Absolutamente nadie en uno de los lugares más hermosos que he conocido; no, no exagero. Allí habrían cabido juntas unas cuantas catedrales de las más grandes de Occidente y todavía habría quedado espacio para alguna de las mezquitas de Estambul; de la bóveda pendían cientos de estalactitas adornadas con el verdín de la humedad del ambiente, ese tramo en que el mundo de la cueva y la selva conviven e intercambian su fauna y flora. Un camino serpenteaba por la izquierda bajo una nervatura calcárea que se adentraba en la oscuridad hasta dar paso a una especie de inmenso recinto, grande como varios campos de fútbol sobre el que caían torrenteras de agua, breves cascadas de más de un centenar de metro que formaban una cortina luminosa en medio de la oscuridad creciente de la cueva. Por la base corría un arroyo de respetable caudal cubierto su ancho cauce de rocas que brillaban húmedas como una gran alfombra fosforescente. No había estado nunca solo en un lugar semejante. Impresionaba la soledad, el silencio solo interrumpido por el rumor del agua, las grandes chorreras de agua despeñándose desde las alturas, la creciente oscuridad a la que mi linterna apenas hacía cosquillas. Es inútil describir estas cosas con palabras, tampoco las fotografías sirven de mucho; me impresionaba enormemente este mundo abisal y oscuro que, aunque surcado por un estrecho camino, se iba haciendo poco a poco total oscuridad. Después de quince minutos volví a percibir poco a poco una débil claridad tintada de verde; la cueva se abría, directamente desde la bóveda, al cielo a través de una especie de brocal de pozo por donde se filtraba la luz del sol a través de las ramas de los árboles. Un poco más allá, tras un nuevo tramo de oscuridad y una breve subida, el camino se cortaba y surgía un despeñadero de un centenar de metros: estaba de nuevo en un enorme espacio abovedado de cuyo techo bajaban como un arco iris dos chorreras de agua a modo de cascadas. Al fondo, se abría la cueva al exterior; las estalactitas volvían a estar cubiertas de verdín y por algunas especie de enredadera que colgaban armoniosamente de la bóveda. El camino quedaba cortado. Estuve unos minutos allí, sin hacer nada, escuchando mi propia emoción excitada ante la grandiosidad del espectáculo.

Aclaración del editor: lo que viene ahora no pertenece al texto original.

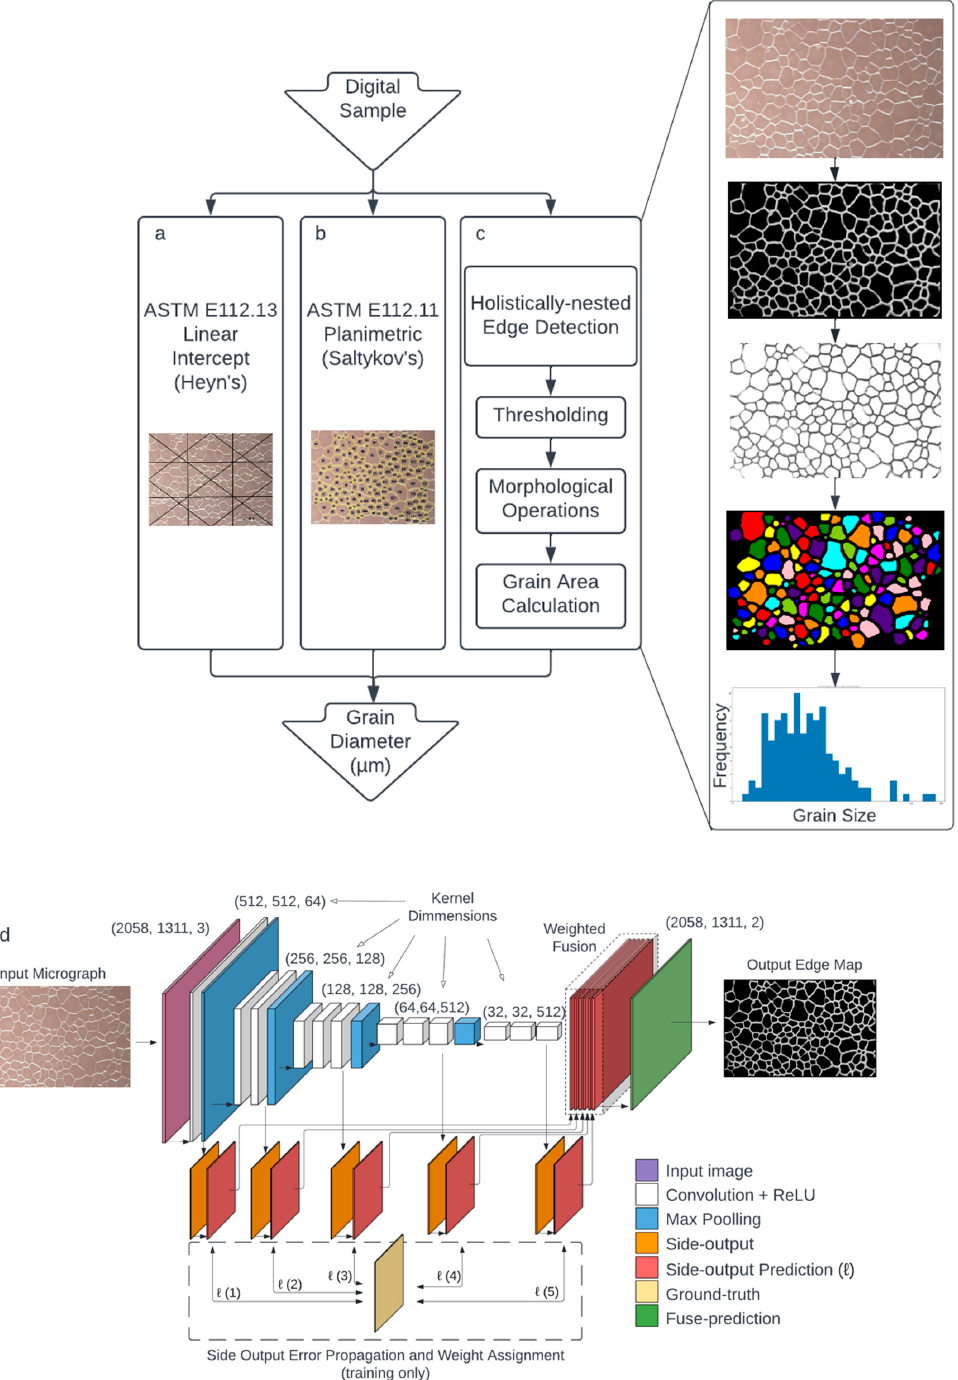
Figure 1. Workflow for methods of determining mean grain diameter from an optical micrograph, including Heyn’s ( a ), Saltykov’s ( b ), and the newly proposed method ( c ). The HED architecture ( d ) follows a VGGNet-inspired convolution and pooling structure but extracts the side output of each last convolutional layer to which predictions are made and compared to the ground truth image. The model composes five stages with strides 1, 2, 4, 8, and 16, each with its own side output. Weights are then assigned to each side-output prediction and combined into a final loss function to create a fuse prediction. The finalized output is a grayscale edge-prediction map with the same height and width as the original image. The intensity of each pixel is associated with the probability that the pixel represents an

Volvía a deshacer mi camino, esta vez más despacio, sin recurrir a mi linterna, pensando en qué sería vivir aquí en esta inmensa oscuridad, sólo interrumpida por el lejano rumor del agua; arrastrando mis pies en busca de un posible accidente, pero sin soltar la cuerda de la pasarela, mi único elemento de referencia en ese vacío que experimentaba con una enorme excitación encima. Experimentar el vacío, la oscuridad, el silencio, la soledad.

Media hora después, ya de vuelta hacia la cabecera del parque, me encontraba perdido en una ramificación del camino principal que había observado con curiosidad a la subida. Resultó otra caja de sorpresas, volvía a pensar que es difícil encontrarse tanta belleza en un lugar tan reducido. A pocos metros del camino principal me encontré con este ejemplar que aparece en la imagen de más abajo; no resistí la tentación de hacer unos pocos equilibrios para fotografiarme junto a él y mostrar así sus proporciones.

Terminé por agotar lo poco que me quedaba de batería en un rincón del río en donde fotografié un puñado de abigarrados troncos que crecían en compañía rodeados de infinidad de otras pequeñas plantas trepadoras que subían en busca de la luz agarradas a la madera de su amigo más robusto, que sacaba la cabeza al aire, más arriba, a unos cincuenta o sesenta metros del suelo. La cámara dejó de funcionar cuando estaba sacándole partido a una enorme hoja que me encontré en el suelo, un ejemplar, como tantos otros merecedor de las paredes de un museo moderno; una colección de colores cálidos divididos en surcos paralelos por las estrías de la hoja, que puesta a contraluz ofrecía un aspecto cercano a la imagen de más abajo.

Se acabó por hoy, con toda seguridad las imágenes que siguen serán más ilustrativa de este rincón del parque que mis palabras. Hasta otra.